= Excerpt to read =
So it’s Women’s History Month.

On the one hand, I’m glad this month exists, because it means teachers will be doing special units on women’s contributions to society when they might otherwise just continue on with their usual history lessons, which almost definitely include fewer women. On the other hand, I wish these month-long activities and conversations didn’t have to happen at all. I wish we were past the need for them.

BUT! we’re getting there. So, instead of moping around, I decided to participate in Women’s History Month in my own way. Over the next four weeks, I’ll be reading a biography or autobiography a week: two on historical figures, two on modern women. This is a way to educate myself as I continue making my way through the world during an intense time, in which some of our rights are being threatened. But I’m also reading these books to give me perspective. Because I may have problems, but fifty or one hundred or five hundred years ago, my current problems would’ve been mere thoughts on the periphery of my life. I would’ve had much bigger climbs ahead, whether that was securing the right to my own property or simply getting someone to look me in the eyes while I spoke.

= Supplied entries =
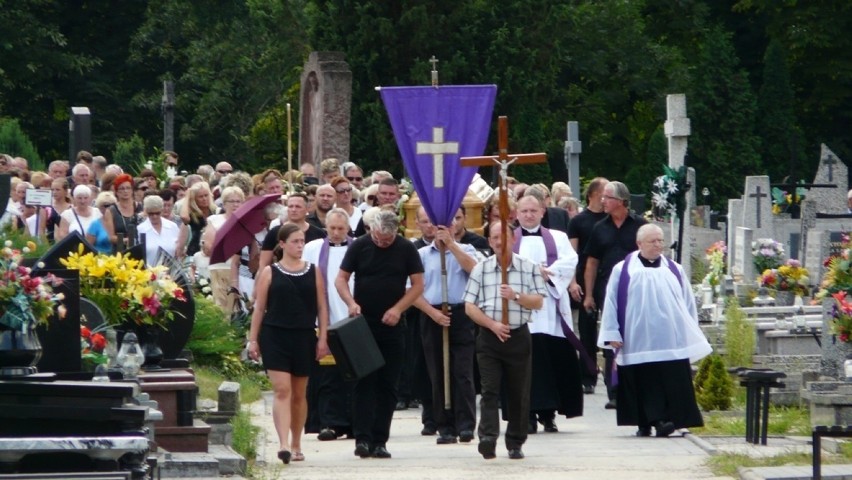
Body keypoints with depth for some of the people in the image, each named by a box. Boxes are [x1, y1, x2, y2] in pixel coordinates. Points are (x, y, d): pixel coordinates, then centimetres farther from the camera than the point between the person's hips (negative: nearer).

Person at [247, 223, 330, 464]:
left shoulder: (313, 272, 8)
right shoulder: (269, 273, 3)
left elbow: (322, 307, 8)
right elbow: (259, 308, 4)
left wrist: (323, 338, 1)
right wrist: (253, 339, 0)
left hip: (304, 337, 2)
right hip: (275, 336, -2)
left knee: (299, 394, 11)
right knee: (282, 390, -13)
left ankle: (296, 445, 21)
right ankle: (283, 443, -20)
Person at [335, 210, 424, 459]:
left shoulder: (406, 249, 0)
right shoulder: (359, 246, 0)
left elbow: (418, 284, 3)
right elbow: (341, 279, 4)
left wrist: (398, 309, -11)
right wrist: (351, 302, -14)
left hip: (391, 326, 1)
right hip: (362, 324, -1)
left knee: (387, 385, 2)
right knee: (364, 382, -4)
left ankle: (379, 441, 5)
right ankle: (362, 438, -7)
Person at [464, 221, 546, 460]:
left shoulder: (529, 268, 5)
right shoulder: (481, 269, 6)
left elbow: (538, 302, 1)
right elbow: (470, 306, 2)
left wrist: (516, 296, -16)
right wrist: (492, 324, -11)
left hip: (518, 337, 0)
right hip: (489, 337, 0)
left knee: (518, 393, 4)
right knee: (489, 391, -11)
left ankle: (515, 443, 14)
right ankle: (487, 438, -21)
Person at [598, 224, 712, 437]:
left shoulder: (674, 270, 12)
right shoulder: (623, 271, 5)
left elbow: (688, 304, 16)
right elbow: (611, 303, 4)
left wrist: (692, 336, 14)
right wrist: (612, 334, -2)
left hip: (671, 340, 1)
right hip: (638, 339, -1)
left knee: (670, 384, -10)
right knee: (643, 383, 0)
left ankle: (665, 419, -14)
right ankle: (645, 423, 7)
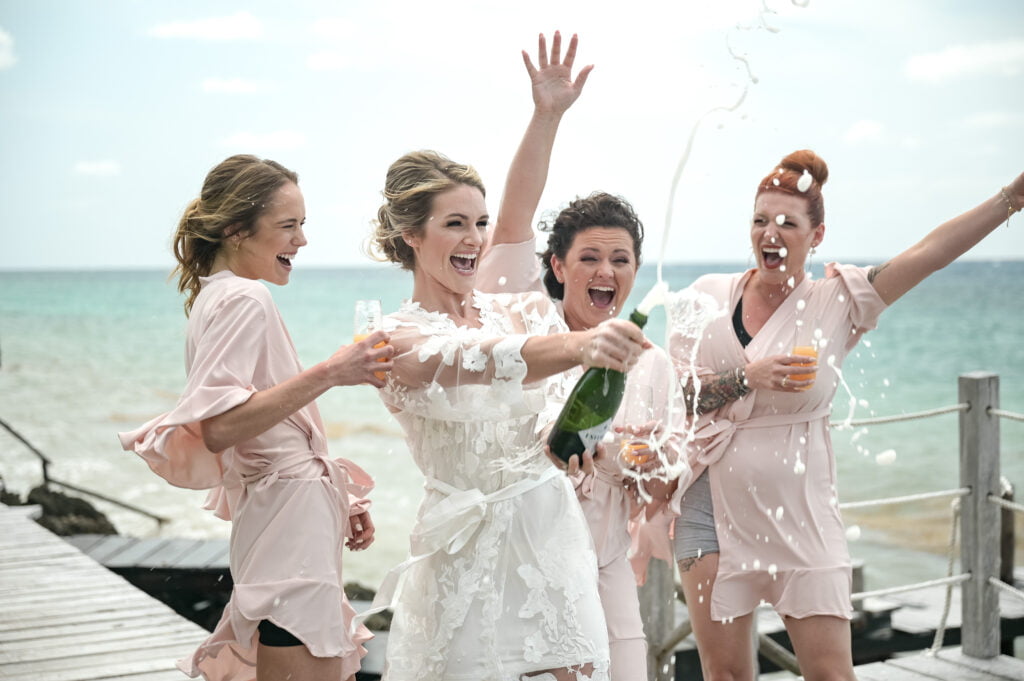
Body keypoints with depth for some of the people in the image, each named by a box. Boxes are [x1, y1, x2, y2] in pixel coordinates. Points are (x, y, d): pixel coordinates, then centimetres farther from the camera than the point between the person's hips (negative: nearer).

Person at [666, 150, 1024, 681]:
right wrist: (747, 379, -19)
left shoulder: (836, 302, -2)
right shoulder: (708, 297, 3)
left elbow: (930, 253, -13)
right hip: (713, 510, 1)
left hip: (801, 514, -1)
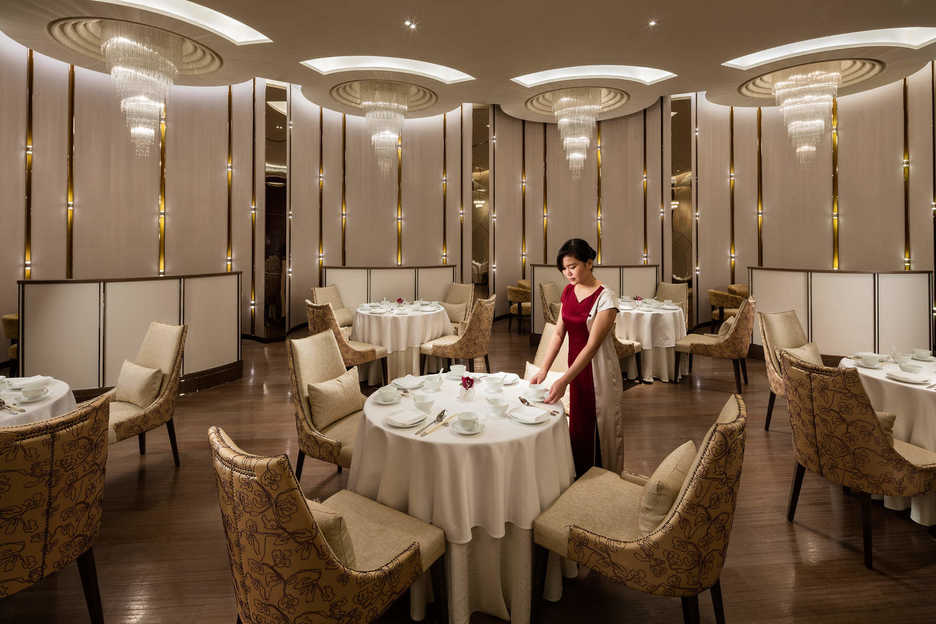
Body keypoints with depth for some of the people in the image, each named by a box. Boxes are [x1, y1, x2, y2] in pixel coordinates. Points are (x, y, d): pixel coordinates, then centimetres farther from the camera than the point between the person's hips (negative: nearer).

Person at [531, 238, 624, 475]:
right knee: (578, 425, 17)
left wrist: (564, 381, -28)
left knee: (600, 427, 6)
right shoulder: (568, 291, 3)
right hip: (577, 367, 6)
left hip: (598, 370, -6)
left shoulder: (605, 297, -19)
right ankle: (580, 480, 35)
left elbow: (592, 345, -23)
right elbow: (559, 332, 3)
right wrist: (544, 369, -7)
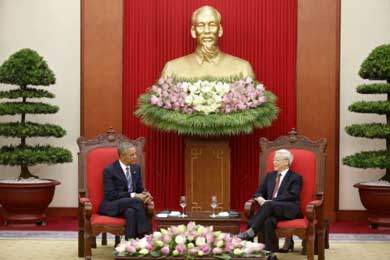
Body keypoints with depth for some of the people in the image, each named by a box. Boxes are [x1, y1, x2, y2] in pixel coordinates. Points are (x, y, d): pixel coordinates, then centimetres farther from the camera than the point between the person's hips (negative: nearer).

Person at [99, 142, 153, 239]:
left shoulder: (136, 168, 11)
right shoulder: (109, 170, -8)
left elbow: (140, 189, 15)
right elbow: (110, 194, -15)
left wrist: (145, 194, -12)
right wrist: (133, 196, -22)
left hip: (130, 205, 4)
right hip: (112, 206, -4)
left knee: (131, 212, -36)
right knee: (137, 201, -34)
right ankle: (146, 234, -35)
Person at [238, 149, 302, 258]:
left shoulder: (295, 178, 5)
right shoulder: (270, 176, 23)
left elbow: (292, 196, -11)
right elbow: (259, 192, 19)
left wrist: (272, 201, -21)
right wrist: (260, 199, -8)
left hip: (289, 210, -4)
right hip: (271, 209, 4)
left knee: (269, 205, -37)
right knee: (268, 221, -35)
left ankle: (251, 232, -41)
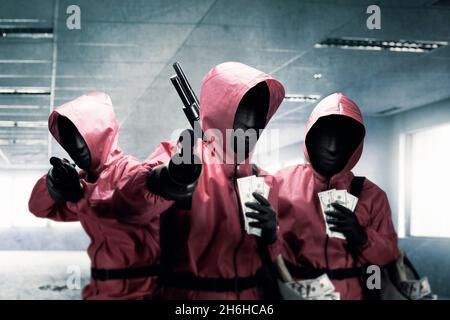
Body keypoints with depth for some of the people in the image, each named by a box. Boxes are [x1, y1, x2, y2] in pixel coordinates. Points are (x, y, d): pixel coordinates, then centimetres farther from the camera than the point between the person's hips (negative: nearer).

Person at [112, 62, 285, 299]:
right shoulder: (180, 157, -9)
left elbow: (272, 260, 11)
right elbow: (128, 205, -28)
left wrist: (270, 236, -9)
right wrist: (166, 181, -47)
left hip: (251, 293, 5)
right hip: (189, 293, -4)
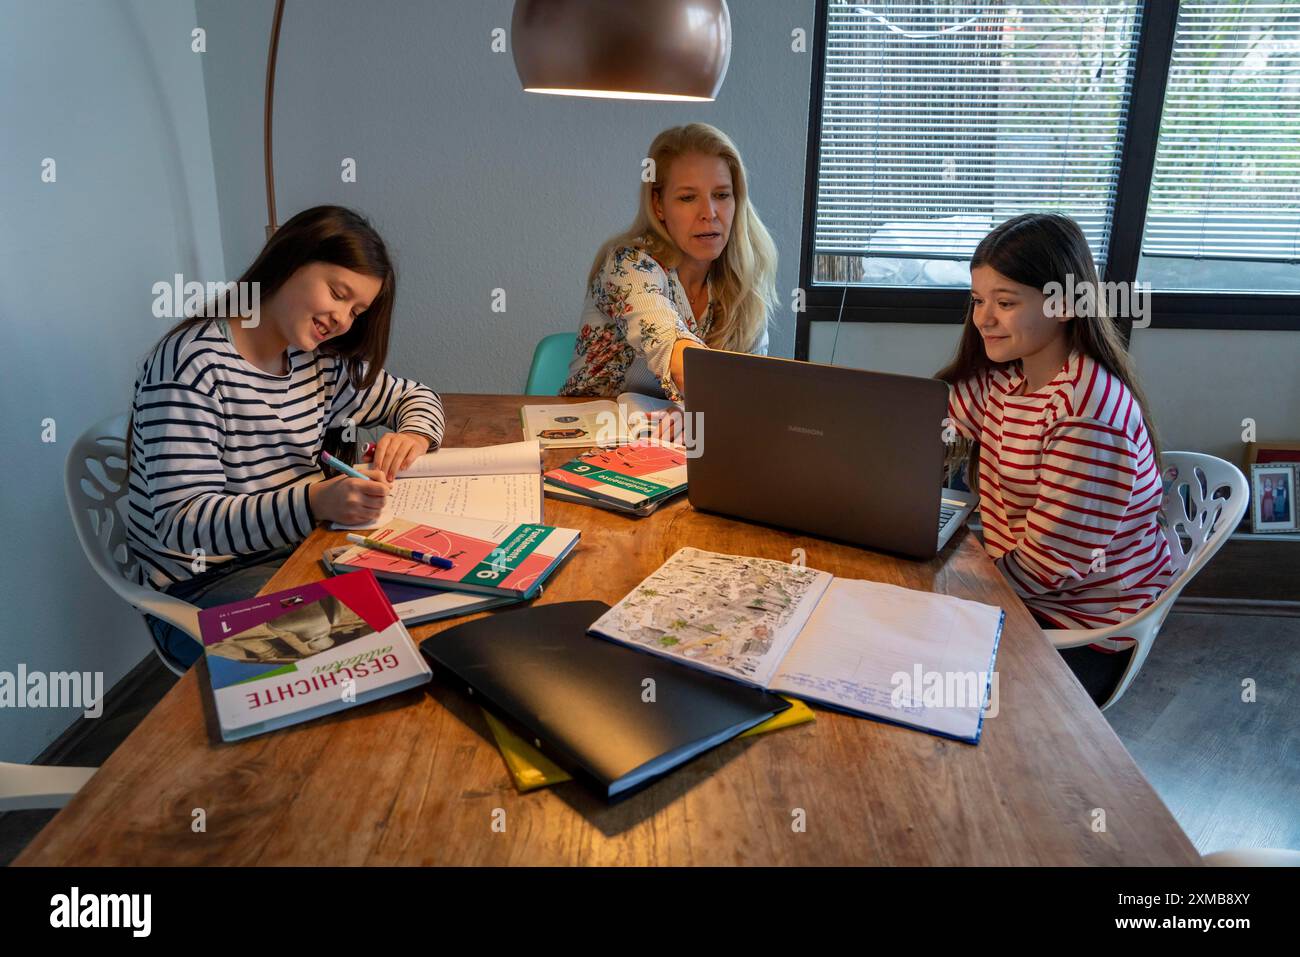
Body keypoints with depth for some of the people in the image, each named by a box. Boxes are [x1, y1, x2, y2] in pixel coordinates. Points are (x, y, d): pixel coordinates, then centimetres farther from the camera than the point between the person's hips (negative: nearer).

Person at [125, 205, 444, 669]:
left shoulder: (319, 362, 7)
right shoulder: (192, 364, -16)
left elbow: (413, 395, 21)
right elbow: (182, 522, -22)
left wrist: (413, 435, -4)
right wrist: (316, 502, -37)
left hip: (297, 556, 7)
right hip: (202, 587, -7)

= Your instructions =
Pick up the Women's History Month piece after its last sentence and carry it forward in the same voice.

= Exercise response =
Of course, I’m a writer, so I’ll also look at the books I’m reading this month as research. The nice thing about writing YA fiction is that the current trend is to feature strong young women as protagonists. But lately, I’ve found myself getting bored. Katniss was great, but not every woman is going to be like Katniss in terms of her physical strength or her firm moral compass or her apathy towards her physical appearance. Give me girly characters! Give me characters who are leaders because they want to be, not just because they’re forced to be. Give me women who are soft-spoken but still manage to accomplish things and get what they want. Give me women who make a lot of mistakes, or who don’t have anyone on their side. In reading these four books, I’m looking for this kind of inspiration — I’ve tried to pick a variety of women who have lived very different lives and have different reputations. Because as we acknowledge that women can be strong and brave, we move closer to acknowledging that women can be an infinite number of other things, too.

Without further ado, here’s my reading list for March:

1) The Life of Elizabeth I by Alison Weir
2) On Her Own Ground: The Life and Times of Madam C.J. Walker by A’Lelia Bundles
3) I Am Malala: How One Girl Stood Up for Education and Saved the World by Malala Yousafzai
4) HRC: State Secrets and the Rebirth of Hillary Clinton by Jonathan Allen

I’ll be back in a week from today with my post on Elizabeth I! Until next time…

(P.S. The image at the top is supposedly of the first women’s rights march in Seneca Falls, New York, though I can’t find a source that confirms this with certainty.)